Keine sieben Tage später liegt dieser Bericht vor. Verfasst vom Leiter der Abteilung „Politische Beschaffung“ im „Strategischen Dienst“, Kurt Weiß (1916–1994, DN „Winterstein“ und Tarnziffer „181“). „Winterstein“ ist zudem Stellvertreter von Wolfgang Langkau (1903–1991), dem Leiter des „Strategischen Dienstes“ und ein Intimus von BND-Chef Reinhard Gehlen. Berühmtheit erlangte Weiß, weil er persönlich jahrzehntelang die Pressekontakte des BND führt. Es sind fast 100 Journalisten und Journalistinnen, die auf der Payroll des deutschen Nachrichtendienstes stehen.8

Der Bericht von Kurt Weiß liefert detaillierte Informationen:

Nach Berichten verschiedener gut orientierter Quellen, die soeben nochmals bestätigt wurden, sind an der Ausbildung von Terroristengruppen keine deutschen Offiziere beteiligt. Es ist bekannt, dass ein Major des österreichischen Bundesheeres bis zu seiner kürzlich erfolgten Reaktivierung Gruppen der Untergrundbewegung geschult hat.

An der Ausbildung sind österreichische ehemaliger Offiziere der früheren Wehrmacht beteiligt, jedoch nur, soweit Schulungen und Übungen auf österreichischem Boden stattfinden. Die Ausbildung in Südtirol wird ausschließlich von Südtirolern durchgeführt. Unter diesen Ausbildnern sollten allerdings ehemalige Optanten für Deutschland (italienischer Staatsangehörigkeit) sein.

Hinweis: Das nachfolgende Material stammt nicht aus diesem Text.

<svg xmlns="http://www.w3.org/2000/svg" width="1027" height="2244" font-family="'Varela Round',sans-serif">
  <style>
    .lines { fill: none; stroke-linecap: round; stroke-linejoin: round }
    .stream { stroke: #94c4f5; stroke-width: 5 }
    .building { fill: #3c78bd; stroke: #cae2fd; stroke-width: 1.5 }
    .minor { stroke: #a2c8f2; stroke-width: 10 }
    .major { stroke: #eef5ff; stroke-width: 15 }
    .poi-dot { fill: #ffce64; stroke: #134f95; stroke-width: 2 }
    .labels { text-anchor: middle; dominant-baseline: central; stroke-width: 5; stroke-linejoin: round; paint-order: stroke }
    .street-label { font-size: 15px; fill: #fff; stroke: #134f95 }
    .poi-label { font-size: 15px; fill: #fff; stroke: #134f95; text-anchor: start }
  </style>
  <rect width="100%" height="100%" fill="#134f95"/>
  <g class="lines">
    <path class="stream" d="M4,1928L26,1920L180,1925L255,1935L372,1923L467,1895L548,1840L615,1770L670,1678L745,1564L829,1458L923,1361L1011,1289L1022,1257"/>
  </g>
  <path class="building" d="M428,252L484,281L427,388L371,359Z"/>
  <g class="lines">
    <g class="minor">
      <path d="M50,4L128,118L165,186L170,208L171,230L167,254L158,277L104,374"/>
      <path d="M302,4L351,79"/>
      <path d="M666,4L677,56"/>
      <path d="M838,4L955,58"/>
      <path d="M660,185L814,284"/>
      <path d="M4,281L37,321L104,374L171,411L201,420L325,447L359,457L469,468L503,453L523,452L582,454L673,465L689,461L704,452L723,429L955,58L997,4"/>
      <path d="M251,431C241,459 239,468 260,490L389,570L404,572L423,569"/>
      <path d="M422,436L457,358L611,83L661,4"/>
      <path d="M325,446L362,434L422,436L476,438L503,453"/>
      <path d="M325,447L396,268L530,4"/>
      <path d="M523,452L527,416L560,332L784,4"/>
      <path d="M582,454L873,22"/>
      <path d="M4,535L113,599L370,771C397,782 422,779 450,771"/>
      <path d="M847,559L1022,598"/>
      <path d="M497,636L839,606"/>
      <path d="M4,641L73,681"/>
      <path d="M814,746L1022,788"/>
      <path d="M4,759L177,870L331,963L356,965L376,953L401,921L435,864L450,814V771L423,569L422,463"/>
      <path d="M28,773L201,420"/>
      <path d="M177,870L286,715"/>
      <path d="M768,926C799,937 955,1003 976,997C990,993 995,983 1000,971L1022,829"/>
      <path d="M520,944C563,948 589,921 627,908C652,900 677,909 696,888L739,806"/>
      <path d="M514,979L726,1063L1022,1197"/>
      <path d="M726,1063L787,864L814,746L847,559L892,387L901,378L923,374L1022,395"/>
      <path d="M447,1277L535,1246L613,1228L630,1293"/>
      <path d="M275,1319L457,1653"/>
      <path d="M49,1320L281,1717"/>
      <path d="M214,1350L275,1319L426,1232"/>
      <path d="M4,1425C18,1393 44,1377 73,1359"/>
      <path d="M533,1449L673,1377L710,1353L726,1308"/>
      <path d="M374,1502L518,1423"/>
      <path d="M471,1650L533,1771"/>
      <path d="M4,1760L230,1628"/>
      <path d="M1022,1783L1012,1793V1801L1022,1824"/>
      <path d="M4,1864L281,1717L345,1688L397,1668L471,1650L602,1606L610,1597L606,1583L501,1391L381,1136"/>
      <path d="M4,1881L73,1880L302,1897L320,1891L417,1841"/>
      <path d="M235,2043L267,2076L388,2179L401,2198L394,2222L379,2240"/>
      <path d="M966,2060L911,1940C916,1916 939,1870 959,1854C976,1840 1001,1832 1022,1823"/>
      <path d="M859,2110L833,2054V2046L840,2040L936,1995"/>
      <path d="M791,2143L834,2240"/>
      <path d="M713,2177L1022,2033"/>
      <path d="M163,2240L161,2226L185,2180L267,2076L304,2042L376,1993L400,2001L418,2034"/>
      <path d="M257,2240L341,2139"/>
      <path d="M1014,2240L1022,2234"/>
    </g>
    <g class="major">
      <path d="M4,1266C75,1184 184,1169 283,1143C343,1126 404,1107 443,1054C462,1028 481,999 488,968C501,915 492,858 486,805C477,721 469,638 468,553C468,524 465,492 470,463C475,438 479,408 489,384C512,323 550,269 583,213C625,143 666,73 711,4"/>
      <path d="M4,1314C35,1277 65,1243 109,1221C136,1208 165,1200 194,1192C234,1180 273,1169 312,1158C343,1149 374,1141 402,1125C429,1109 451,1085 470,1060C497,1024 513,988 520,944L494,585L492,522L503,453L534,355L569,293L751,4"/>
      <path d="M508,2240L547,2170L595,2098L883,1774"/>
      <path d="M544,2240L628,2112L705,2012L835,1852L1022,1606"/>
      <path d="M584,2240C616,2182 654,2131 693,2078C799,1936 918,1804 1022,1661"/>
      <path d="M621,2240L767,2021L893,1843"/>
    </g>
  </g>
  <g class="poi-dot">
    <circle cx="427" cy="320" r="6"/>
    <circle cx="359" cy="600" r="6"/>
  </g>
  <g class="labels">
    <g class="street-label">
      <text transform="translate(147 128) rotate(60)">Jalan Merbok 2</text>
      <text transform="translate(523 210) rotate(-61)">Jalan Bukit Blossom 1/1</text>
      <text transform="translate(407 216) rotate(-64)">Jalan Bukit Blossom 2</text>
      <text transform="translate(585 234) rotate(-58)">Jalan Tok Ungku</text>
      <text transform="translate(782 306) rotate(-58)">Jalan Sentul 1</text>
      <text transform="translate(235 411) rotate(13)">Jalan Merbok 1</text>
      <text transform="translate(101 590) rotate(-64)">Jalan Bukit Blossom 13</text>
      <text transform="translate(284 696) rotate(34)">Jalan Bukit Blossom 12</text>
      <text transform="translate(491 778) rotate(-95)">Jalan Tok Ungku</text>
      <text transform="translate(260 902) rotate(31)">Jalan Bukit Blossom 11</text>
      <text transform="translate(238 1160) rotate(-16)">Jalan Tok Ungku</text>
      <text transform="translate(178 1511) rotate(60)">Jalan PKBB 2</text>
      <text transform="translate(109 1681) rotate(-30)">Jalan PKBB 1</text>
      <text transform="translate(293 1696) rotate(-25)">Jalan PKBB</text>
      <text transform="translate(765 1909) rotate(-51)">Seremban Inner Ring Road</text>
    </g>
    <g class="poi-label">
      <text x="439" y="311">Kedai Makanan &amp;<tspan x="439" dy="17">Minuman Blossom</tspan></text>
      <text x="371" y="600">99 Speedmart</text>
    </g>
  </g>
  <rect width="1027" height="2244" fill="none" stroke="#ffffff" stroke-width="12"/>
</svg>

Anfang November 60 fand, wie im Einzelnen ermittelt werden konnte, in einem Gebirgstal in Nordtirol eine mehrtägige Übung für Angehörige illegaler Gruppen statt, deren Teilnehmer im Handgranatenwerfen und am MG von zwei ehemaligen Pionieroffizieren ausgebildet wurden. Auch in Südtirol fanden zur gleichen Zeit Übungen statt, z. B. in einem Ausbildungslager in Mühlwald bei Bruneck und im Pfitschtal.9

Dem BND gelingt es damit, die möglichen Anschuldigungen Italiens zu entkräften und das Bundeskanzleramt zu beruhigen. Aus dem Aktenbestand in Pullach geht jedoch hervor, dass das Thema „Ausbildung und Unterstützung der Südtirol-Terroristen in Deutschland“ in den nächsten sechs Jahren immer wieder aufbranden wird. Mehrmals muss der BND entweder auf Weisung des Bundeskanzleramtes oder auf direkte Anfrage des italienischen Partnerdienstes SIFAR tätig werden, um öffentliche Vorwürfe italienischer Stellen zu entkräften. In fast allen Fällen gelingt das auch.